As quickly as the Tribe built the rally, it crumbled to a horrifying hault. Johnny Damon grounded out to third baseman Callaspo, who would throw home to force Kipnis at the plate for the first out. Casey Kotchman would pop up just mere feet behind home plate to Angels’ catcher Wilson for out number two. To cap things off, Shelley Duncan struck out on five pitches. Rally over, threat over, Angels remained on top, 2-0.

The Indians now, on the season, are batting .203 with the bases loaded.

The eighth inning would spell the end for Jimenez. Aybar led off the inning with a single to right. A groundout moved him to second, allowing an intentional walk to the always-dangerous Albert Pujols. Kendrys Morales grounded out unassisted to Jimenez for the second out, moving Aybar and Pujols up 90 feet and allowing Acta to elect to intentionally walk Mark Trumbo to load the bases and put the force play on at any base. The plan backfired though, as Jimenez missed badly on four straight pitches to walk in Aybar from third and give the Angels a 3-0 lead.

Joe Smith would relieve and retire Kendrick on a groundout to leave the bases loaded.

“[Ubaldo] threw a very good game and deserves a lot of credit,” Acta said. “He just couldn’t make a pitch there. I think he deserved to be out there. He was good, stamina-wise. He had pitched a great game. He’s a guy who can go deep in the game.”

Ubaldo allowed six of the eight leadoff hitters he faced to reach base, and these leadoff men accounted for two of the three runs the Halos would score on the night.

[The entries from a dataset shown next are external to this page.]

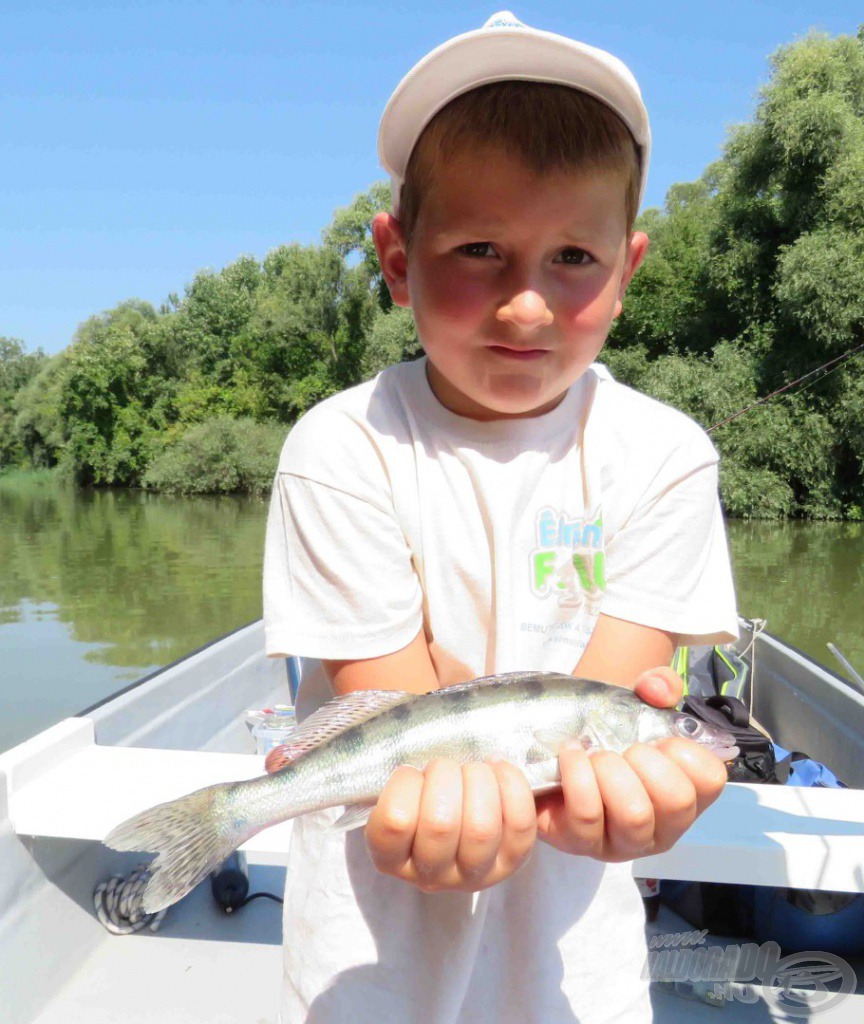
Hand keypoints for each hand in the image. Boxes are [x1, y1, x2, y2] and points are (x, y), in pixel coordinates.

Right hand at [364, 758, 537, 892]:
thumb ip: (397, 773)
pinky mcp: (510, 862)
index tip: (412, 772)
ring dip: (478, 780)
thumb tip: (397, 739)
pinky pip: (519, 825)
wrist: (458, 814)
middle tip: (445, 767)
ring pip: (481, 827)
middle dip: (445, 775)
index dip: (405, 782)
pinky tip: (498, 769)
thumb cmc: (420, 795)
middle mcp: (431, 875)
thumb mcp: (396, 789)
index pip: (395, 821)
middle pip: (440, 824)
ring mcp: (473, 874)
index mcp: (391, 857)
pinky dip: (512, 785)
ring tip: (473, 770)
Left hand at [535, 666, 727, 860]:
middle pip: (677, 801)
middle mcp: (662, 827)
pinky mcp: (581, 843)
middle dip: (647, 762)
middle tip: (624, 750)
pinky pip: (587, 814)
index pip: (711, 780)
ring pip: (635, 814)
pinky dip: (577, 774)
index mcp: (686, 794)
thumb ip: (658, 685)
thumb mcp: (638, 705)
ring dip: (611, 771)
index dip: (685, 751)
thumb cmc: (607, 735)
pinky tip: (571, 755)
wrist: (553, 752)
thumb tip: (657, 688)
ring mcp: (623, 842)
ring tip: (596, 756)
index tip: (658, 740)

The Indians would again string together one more rally opportunity in the bottom of the eighth, only to see it, too, defused as quick as it began. Back-to-back singles to right by Jack Hannahan and Shin-Soo Choo brought Asdrubal Cabrera to the plate to face Scott Downs, in for Weaver in relief. Cabrera, batting right-handed for the first time in the game, grounded weakly to the shortstop, starting the 6-4-3 double play. Kipnis then popped out to shallow center field to end the threat and strand a runner at third.

Downs would remain on through the ninth and retired the Tribe quickly for his seventh save of the season. He worked two perfect innings of relief, improving his ERA on the season to 0.32.

With the loss, the Indians (40-39) start their seven-game home stand off on a bad note, especially after the offensive explosion throughout the series in Baltimore. The Angels (45-35) now trail the idle Texas Rangers by five games in the American League West.

Zach McAllister (2-1, 3.82) will make his second start Tuesday since being recalled to replace demoted starting pitcher Jeanmar Gomez. The start will be McAllister’s sixth of the season and the first of his career against Los Angeles. Right-hander Dan Haren (6-7, 4.53) will make the start for the Angels. Despite winning two of his last three outings, he has given up five runs or more in each of those starts.

Game two of this three-game set in Cleveland resumes Tuesday evening. Catch the game live at 7:05 pm ET on SportsTimeOhio and the Cleveland Indians radio network.